Substitute "Hugo" for every "Jekyll" in everything from "A detailed guide" down to "generated using Jekyll." in the text on publishing Jupyter notebooks, and write out that passage.
━━━━━ Text segment ━━━━━
We finally decided to go for solution #3: leverage the use of other open source solutions and develop a tool that could equally be used by highly literate developers and lecturers with minimal GitHub knowledge.
Time and expertise required
Assuming that the researcher is familiar with the Jupyter notebook and
with GitHub, installing the Python package is as simple as doing pip
install nbjekyll
and the template can be readily forked or imported
from GitHub
()https://github.com/trallard/Modules-template). Once
this is done the publishing part should take only a few minutes. The
notebooks can then be added or modified as nbjekyll
will take care
of the testing, converting and appropriate formatting of the books
inside the repository.
A detailed guide on how to get started and how to convert the notebooks into Jekyll ready documents can be found on the Modules template documentation website: http://bitsandchips.me/Modules-template-docs/
The template enables the use of more advanced features such as embedding of reveal.js slides and linking to Microsoft Azure notebooks. All of which are also detailed in http://bitsandchips.me/Modules-template-docs/advanced
The implementation: technical bits
Thanks to nbformat
it is possible to convert the notebooks into
other formats, such as .pdf, .tex, .py, .html, .md and even reveal.js
slides. On the other hand, it is possible to now perform regression
tests on the notebooks thanks to the ODK developed tool
nbval, and finally,
GitHub supports and serves static websites generated using Jekyll.
Thus we worked on developing a readily usable Jekyll template
specifically designed for university course modules and with Jupyter
notebooks as the main source of content.
━━━━━ Recorded data ━━━━━
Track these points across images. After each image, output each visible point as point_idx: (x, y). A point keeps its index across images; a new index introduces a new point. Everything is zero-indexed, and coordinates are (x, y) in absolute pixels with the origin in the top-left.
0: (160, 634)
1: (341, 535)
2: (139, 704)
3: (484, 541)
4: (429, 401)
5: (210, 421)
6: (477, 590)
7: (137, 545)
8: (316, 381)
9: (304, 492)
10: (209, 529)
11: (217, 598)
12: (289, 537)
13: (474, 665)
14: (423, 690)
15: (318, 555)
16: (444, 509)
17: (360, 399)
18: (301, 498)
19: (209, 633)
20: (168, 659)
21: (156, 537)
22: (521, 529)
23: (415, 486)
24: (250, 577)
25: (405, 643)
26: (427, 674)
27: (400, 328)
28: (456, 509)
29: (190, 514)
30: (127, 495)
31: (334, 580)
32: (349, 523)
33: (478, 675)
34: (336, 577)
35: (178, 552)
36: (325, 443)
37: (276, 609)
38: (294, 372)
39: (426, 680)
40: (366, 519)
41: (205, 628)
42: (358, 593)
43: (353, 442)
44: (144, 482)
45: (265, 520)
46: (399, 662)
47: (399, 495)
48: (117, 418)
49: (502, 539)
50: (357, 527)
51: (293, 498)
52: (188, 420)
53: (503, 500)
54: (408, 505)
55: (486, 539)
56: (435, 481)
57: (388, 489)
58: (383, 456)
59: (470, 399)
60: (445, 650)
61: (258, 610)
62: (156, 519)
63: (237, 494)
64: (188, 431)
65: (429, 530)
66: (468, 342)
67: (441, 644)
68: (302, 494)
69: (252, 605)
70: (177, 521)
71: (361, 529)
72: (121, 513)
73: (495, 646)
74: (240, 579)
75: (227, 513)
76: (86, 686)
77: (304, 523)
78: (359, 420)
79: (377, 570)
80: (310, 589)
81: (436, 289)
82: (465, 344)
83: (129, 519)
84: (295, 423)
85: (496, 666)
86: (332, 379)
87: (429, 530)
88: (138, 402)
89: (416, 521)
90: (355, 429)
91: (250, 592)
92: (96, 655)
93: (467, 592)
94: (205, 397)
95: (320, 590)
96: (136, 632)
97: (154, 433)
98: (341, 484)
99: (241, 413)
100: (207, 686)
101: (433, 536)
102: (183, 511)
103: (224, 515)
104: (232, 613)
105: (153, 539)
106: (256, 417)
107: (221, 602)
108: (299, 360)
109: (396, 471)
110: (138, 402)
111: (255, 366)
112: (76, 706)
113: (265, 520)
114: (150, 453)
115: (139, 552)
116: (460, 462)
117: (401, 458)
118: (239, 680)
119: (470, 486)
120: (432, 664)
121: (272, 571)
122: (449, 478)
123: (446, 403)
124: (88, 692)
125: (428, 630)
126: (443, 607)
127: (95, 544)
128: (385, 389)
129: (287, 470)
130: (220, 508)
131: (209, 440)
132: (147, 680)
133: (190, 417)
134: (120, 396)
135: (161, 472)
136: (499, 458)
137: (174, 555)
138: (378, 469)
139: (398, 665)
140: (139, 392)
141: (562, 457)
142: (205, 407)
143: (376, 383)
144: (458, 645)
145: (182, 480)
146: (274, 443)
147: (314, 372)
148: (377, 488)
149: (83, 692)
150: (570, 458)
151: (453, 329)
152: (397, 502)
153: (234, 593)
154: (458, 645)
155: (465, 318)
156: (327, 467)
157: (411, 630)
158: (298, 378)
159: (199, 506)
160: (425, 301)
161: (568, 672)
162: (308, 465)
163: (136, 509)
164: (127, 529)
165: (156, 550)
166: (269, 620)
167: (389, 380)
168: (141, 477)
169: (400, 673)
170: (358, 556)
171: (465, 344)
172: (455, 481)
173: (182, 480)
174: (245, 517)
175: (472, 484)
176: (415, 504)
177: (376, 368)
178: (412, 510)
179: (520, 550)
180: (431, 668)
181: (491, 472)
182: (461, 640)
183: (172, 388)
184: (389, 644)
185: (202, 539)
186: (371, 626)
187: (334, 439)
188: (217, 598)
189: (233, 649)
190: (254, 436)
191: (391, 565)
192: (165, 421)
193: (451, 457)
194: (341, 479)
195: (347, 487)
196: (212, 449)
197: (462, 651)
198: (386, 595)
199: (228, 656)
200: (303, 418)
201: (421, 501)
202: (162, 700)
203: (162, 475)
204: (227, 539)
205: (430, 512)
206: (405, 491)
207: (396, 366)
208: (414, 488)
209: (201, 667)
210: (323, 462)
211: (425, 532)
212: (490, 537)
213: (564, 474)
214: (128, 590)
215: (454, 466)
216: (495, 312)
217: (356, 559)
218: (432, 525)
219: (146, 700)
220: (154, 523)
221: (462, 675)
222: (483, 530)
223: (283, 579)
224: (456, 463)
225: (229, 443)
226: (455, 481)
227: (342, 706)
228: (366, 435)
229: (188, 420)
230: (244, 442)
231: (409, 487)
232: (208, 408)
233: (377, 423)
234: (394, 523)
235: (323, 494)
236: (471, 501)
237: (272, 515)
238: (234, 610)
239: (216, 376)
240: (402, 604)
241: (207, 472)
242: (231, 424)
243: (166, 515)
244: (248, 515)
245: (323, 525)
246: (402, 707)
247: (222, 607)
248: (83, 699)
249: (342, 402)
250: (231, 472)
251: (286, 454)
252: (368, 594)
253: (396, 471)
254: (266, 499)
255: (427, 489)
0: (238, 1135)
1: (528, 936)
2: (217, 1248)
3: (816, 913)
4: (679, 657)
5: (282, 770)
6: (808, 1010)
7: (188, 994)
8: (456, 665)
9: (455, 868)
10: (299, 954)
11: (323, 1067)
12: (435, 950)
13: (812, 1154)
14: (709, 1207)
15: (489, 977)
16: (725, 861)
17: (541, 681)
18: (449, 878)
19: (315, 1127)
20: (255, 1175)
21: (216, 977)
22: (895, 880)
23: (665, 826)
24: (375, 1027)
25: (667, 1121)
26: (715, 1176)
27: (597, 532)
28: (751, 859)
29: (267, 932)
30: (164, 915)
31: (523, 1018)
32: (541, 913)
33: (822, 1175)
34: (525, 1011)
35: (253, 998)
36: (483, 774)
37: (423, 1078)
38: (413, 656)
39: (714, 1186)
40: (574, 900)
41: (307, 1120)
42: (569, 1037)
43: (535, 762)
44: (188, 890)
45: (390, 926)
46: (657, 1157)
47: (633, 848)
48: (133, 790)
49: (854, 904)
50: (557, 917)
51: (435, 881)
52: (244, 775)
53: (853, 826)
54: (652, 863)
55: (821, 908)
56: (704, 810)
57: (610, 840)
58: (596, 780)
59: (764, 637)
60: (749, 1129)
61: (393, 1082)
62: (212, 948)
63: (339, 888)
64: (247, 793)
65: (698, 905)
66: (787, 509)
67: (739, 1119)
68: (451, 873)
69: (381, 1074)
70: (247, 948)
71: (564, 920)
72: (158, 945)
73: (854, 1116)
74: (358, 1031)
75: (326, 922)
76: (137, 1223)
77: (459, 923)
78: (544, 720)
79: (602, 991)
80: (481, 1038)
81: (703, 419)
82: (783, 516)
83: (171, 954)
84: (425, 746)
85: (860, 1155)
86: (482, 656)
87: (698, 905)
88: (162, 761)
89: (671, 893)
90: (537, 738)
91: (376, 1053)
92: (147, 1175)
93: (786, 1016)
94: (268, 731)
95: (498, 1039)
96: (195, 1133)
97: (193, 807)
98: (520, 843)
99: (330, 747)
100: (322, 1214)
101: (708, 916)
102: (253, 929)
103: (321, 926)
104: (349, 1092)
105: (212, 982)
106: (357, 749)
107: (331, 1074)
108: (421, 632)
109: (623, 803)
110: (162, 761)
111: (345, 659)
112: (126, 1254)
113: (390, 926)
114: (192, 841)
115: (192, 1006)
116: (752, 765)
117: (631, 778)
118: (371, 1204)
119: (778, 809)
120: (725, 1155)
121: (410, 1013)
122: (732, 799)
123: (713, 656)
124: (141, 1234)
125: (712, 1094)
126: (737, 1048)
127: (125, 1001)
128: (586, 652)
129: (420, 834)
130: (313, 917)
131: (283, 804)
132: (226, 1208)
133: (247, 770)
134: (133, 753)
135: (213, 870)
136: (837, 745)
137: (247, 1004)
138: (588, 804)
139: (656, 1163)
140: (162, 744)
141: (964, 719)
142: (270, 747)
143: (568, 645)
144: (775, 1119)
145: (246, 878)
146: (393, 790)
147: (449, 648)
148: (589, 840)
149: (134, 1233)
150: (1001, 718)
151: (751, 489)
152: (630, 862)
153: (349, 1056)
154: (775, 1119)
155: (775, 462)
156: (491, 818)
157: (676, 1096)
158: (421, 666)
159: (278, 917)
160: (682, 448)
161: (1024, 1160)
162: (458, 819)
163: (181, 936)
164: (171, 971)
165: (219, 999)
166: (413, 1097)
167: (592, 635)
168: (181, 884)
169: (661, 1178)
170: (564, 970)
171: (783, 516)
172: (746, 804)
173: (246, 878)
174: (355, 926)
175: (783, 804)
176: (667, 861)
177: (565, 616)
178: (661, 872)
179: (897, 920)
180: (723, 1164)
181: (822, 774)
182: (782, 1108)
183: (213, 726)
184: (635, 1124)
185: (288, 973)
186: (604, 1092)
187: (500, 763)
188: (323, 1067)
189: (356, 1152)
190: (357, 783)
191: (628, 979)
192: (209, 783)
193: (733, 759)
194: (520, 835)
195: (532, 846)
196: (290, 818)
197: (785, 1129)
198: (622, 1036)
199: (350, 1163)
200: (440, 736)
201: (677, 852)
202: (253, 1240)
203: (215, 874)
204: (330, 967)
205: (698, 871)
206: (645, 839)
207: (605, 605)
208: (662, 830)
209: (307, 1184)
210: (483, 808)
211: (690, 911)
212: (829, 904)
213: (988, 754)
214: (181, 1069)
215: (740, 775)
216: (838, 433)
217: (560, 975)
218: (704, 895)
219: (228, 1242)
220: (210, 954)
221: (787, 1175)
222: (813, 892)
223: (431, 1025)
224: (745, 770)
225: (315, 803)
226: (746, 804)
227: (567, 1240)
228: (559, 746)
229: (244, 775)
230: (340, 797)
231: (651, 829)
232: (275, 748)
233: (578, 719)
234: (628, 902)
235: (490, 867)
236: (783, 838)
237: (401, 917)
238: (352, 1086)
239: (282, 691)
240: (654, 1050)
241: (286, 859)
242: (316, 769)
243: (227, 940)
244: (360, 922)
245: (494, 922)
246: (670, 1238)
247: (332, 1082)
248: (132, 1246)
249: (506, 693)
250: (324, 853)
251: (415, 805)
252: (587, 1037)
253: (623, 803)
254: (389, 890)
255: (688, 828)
━━━━━
§ **Output below**:
A detailed guide on how to get started and how to convert the notebooks into Hugo ready documents can be found on the Modules template documentation website: http://bitsandchips.me/Modules-template-docs/
The template enables the use of more advanced features such as embedding of reveal.js slides and linking to Microsoft Azure notebooks. All of which are also detailed in http://bitsandchips.me/Modules-template-docs/advanced
The implementation: technical bits
Thanks to nbformat
it is possible to convert the notebooks into
other formats, such as .pdf, .tex, .py, .html, .md and even reveal.js
slides. On the other hand, it is possible to now perform regression
tests on the notebooks thanks to the ODK developed tool
nbval, and finally,
GitHub supports and serves static websites generated using Hugo.